(Page images and extracted text)

►

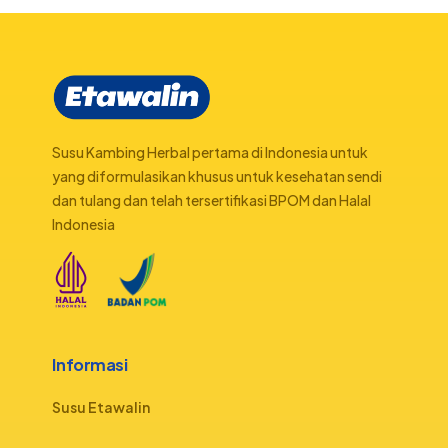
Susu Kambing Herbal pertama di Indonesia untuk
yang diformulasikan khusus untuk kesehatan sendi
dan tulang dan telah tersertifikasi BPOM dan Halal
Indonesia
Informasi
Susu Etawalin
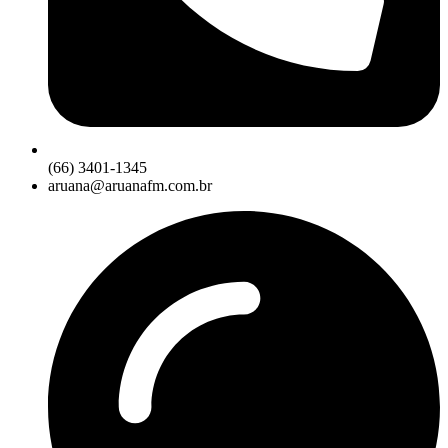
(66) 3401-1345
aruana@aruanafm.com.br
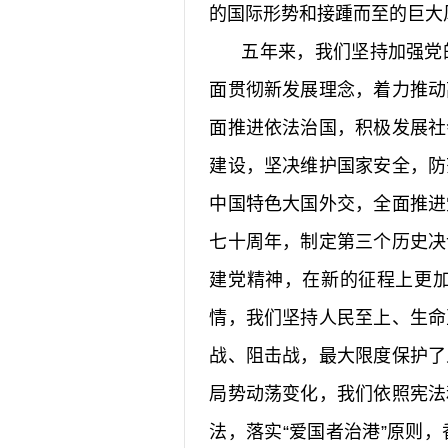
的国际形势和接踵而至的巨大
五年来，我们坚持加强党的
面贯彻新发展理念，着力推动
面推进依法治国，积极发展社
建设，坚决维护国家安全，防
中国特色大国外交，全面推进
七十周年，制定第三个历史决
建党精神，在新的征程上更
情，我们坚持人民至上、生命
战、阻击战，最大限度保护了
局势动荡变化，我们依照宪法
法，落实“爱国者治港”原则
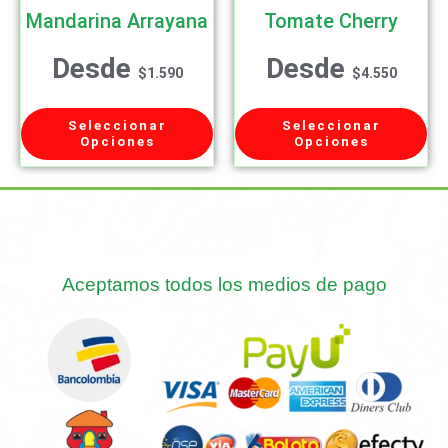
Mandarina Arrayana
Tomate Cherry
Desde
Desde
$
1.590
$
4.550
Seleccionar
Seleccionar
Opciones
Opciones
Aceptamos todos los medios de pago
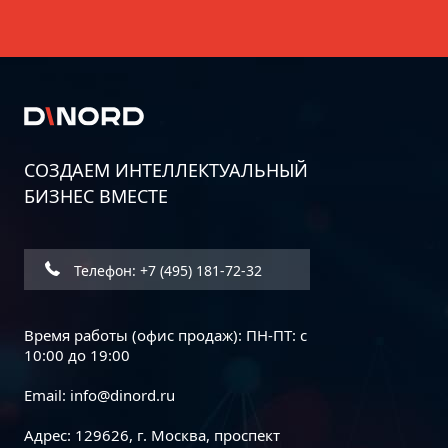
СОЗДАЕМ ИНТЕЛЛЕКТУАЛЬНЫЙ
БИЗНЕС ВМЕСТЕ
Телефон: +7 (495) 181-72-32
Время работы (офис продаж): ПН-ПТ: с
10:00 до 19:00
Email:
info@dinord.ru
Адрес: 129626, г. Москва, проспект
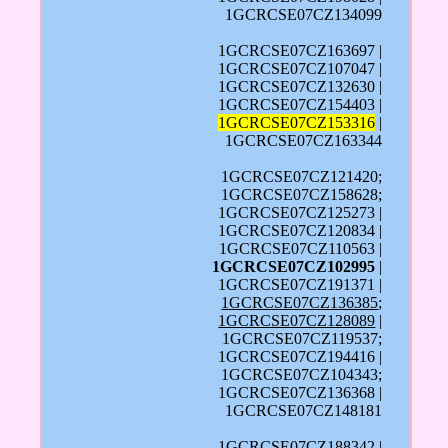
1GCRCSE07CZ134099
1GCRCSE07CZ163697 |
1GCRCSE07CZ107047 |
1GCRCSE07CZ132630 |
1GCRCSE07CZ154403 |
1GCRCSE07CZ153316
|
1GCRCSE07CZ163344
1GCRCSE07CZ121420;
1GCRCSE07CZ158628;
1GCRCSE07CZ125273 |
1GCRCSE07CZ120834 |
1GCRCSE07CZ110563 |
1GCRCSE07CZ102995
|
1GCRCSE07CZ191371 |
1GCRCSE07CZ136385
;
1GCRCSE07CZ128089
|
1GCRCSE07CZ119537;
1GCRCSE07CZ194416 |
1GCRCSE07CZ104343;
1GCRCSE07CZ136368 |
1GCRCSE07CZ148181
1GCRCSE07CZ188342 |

◄

Copy the data word for word. Pictures do not go in the copy.

• _Answer for the task_
Susu Kambing Herbal pertama di Indonesia untuk
yang diformulasikan khusus untuk kesehatan sendi
dan tulang dan telah tersertifikasi BPOM dan Halal
Indonesia
Informasi
Susu Etawalin
(66) 3401-1345
aruana@aruanafm.com.br
的国际形势和接踵而至的巨大
五年来，我们坚持加强党的
面贯彻新发展理念，着力推动
面推进依法治国，积极发展社
建设，坚决维护国家安全，防
中国特色大国外交，全面推进
七十周年，制定第三个历史决
建党精神，在新的征程上更
情，我们坚持人民至上、生命
战、阻击战，最大限度保护了
局势动荡变化，我们依照宪法
法，落实“爱国者治港”原则
Mandarina Arrayana
Tomate Cherry
Desde
Desde
$
1.590
$
4.550
Seleccionar
Seleccionar
Opciones
Opciones
Aceptamos todos los medios de pago
СОЗДАЕМ ИНТЕЛЛЕКТУАЛЬНЫЙ
БИЗНЕС ВМЕСТЕ
Телефон: +7 (495) 181-72-32
Время работы (офис продаж): ПН-ПТ: с
10:00 до 19:00
Email:
info@dinord.ru
Адрес: 129626, г. Москва, проспект
1GCRCSE07CZ134099
1GCRCSE07CZ163697 |
1GCRCSE07CZ107047 |
1GCRCSE07CZ132630 |
1GCRCSE07CZ154403 |
1GCRCSE07CZ153316
|
1GCRCSE07CZ163344
1GCRCSE07CZ121420;
1GCRCSE07CZ158628;
1GCRCSE07CZ125273 |
1GCRCSE07CZ120834 |
1GCRCSE07CZ110563 |
1GCRCSE07CZ102995
|
1GCRCSE07CZ191371 |
1GCRCSE07CZ136385
;
1GCRCSE07CZ128089
|
1GCRCSE07CZ119537;
1GCRCSE07CZ194416 |
1GCRCSE07CZ104343;
1GCRCSE07CZ136368 |
1GCRCSE07CZ148181
1GCRCSE07CZ188342 |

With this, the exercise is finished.